→ TASK OBJECTIVE
Locate each line with the string "weight" in the listing below and copy it.

*** Begin section ***

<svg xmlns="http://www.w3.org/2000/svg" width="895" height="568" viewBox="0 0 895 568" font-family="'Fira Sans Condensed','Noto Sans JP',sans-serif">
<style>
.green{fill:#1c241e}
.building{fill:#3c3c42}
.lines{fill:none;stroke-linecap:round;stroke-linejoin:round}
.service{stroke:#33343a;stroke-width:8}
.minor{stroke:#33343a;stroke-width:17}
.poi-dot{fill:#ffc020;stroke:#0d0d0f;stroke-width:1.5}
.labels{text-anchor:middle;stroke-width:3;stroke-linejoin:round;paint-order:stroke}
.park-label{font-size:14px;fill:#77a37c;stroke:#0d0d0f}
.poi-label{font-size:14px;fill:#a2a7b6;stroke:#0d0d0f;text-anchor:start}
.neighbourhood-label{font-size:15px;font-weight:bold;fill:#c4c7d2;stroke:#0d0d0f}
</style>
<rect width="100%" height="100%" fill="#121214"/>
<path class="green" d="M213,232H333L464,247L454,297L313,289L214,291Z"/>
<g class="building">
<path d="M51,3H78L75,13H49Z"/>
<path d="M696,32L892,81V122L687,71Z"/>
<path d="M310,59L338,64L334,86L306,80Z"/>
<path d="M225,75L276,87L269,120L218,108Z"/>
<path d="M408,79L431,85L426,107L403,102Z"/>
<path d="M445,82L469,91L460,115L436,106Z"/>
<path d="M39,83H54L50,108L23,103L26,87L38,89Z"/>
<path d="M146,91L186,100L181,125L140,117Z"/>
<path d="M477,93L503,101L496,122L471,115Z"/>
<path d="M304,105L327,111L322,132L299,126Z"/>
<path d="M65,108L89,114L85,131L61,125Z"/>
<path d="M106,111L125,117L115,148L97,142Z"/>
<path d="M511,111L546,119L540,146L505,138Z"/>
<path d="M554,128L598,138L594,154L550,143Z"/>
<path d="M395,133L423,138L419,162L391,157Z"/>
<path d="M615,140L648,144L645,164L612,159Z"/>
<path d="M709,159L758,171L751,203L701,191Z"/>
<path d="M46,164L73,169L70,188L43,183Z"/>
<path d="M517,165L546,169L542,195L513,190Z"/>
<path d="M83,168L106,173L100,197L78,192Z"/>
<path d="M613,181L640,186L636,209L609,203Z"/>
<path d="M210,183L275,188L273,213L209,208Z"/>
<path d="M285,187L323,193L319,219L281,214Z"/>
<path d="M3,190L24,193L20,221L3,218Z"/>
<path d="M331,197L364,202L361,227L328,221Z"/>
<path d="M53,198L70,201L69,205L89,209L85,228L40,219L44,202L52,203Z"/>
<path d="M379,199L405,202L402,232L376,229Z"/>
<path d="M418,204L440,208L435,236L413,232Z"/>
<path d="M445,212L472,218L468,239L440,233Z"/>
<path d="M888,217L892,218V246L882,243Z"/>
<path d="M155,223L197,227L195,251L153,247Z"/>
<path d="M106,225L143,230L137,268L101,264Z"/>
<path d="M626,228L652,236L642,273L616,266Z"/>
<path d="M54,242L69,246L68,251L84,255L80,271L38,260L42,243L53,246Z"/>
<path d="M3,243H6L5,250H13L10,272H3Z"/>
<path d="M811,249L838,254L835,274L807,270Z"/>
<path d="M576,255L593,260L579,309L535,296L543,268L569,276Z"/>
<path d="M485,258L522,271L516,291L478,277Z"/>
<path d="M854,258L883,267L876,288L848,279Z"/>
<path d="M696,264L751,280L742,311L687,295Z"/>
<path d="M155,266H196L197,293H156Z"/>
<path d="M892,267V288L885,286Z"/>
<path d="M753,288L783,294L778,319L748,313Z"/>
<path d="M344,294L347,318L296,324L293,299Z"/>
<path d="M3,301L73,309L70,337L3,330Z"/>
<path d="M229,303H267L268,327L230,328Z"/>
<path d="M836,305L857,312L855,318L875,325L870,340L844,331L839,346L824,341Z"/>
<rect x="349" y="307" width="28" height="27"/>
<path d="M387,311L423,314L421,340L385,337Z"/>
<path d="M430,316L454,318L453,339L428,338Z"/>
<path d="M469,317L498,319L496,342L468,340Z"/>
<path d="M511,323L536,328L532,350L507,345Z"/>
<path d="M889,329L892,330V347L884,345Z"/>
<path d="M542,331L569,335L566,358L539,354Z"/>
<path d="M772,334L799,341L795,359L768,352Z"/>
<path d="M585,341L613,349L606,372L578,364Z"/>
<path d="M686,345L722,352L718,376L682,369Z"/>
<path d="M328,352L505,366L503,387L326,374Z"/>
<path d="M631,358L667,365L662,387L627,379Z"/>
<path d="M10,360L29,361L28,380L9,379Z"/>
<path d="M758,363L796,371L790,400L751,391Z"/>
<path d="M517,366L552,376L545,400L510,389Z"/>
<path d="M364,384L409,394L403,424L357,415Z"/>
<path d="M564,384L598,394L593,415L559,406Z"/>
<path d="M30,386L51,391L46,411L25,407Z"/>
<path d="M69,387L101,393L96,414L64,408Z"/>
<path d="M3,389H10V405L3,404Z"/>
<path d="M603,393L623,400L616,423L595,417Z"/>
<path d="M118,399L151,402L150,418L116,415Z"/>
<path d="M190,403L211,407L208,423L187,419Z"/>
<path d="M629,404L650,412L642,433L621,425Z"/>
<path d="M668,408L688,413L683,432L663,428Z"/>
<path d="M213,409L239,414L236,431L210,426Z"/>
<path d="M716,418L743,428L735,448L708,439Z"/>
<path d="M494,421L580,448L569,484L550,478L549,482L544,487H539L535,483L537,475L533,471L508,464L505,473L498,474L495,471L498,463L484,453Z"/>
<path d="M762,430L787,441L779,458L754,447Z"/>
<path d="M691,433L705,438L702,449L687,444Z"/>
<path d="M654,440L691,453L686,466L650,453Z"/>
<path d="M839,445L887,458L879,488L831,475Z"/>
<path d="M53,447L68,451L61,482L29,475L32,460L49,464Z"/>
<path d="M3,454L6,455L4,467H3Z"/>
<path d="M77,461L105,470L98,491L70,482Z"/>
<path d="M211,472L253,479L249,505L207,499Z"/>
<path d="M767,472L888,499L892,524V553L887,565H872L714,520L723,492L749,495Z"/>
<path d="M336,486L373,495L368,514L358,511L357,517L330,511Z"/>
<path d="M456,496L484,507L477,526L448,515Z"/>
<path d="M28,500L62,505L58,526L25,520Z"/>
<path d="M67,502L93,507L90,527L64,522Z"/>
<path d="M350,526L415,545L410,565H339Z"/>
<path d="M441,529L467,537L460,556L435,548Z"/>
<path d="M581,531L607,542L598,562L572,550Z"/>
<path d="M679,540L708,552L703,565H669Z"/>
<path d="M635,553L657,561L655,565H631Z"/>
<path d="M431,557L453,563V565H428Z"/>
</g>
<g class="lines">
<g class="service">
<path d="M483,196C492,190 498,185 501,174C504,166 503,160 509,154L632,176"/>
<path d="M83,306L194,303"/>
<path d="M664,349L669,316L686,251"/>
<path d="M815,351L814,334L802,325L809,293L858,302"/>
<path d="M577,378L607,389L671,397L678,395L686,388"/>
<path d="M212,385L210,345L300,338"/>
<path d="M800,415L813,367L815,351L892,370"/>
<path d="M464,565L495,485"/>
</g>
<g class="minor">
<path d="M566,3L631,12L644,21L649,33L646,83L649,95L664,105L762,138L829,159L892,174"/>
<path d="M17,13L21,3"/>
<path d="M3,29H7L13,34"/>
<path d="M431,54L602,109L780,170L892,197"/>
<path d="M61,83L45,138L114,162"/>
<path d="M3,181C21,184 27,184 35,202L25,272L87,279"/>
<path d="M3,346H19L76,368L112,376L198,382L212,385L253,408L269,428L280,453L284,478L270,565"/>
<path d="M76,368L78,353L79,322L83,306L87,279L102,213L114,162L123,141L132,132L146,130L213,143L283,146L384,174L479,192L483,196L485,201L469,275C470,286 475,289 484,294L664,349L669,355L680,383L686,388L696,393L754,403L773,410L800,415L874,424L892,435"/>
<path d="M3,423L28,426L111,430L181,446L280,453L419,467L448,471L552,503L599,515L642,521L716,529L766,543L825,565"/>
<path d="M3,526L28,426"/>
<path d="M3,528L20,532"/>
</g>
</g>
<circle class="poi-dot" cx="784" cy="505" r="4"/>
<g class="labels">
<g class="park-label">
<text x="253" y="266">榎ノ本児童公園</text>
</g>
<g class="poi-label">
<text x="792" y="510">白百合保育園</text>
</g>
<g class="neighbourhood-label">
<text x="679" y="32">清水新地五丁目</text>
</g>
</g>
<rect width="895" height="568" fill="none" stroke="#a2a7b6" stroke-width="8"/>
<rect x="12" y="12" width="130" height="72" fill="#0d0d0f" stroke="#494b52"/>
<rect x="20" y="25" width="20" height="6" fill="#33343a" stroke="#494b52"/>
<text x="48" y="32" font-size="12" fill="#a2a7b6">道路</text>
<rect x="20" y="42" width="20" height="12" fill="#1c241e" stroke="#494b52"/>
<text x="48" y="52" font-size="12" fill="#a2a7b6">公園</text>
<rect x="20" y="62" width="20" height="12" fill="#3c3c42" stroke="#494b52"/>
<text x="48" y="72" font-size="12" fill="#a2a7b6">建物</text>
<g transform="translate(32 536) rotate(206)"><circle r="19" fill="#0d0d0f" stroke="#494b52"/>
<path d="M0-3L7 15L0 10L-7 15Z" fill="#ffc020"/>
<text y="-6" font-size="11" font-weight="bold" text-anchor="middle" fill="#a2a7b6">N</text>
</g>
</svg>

*** End section ***

→ OUTPUT OF THE EXERCISE
.neighbourhood-label{font-size:15px;font-weight:bold;fill:#c4c7d2;stroke:#0d0d0f}
<text y="-6" font-size="11" font-weight="bold" text-anchor="middle" fill="#a2a7b6">N</text>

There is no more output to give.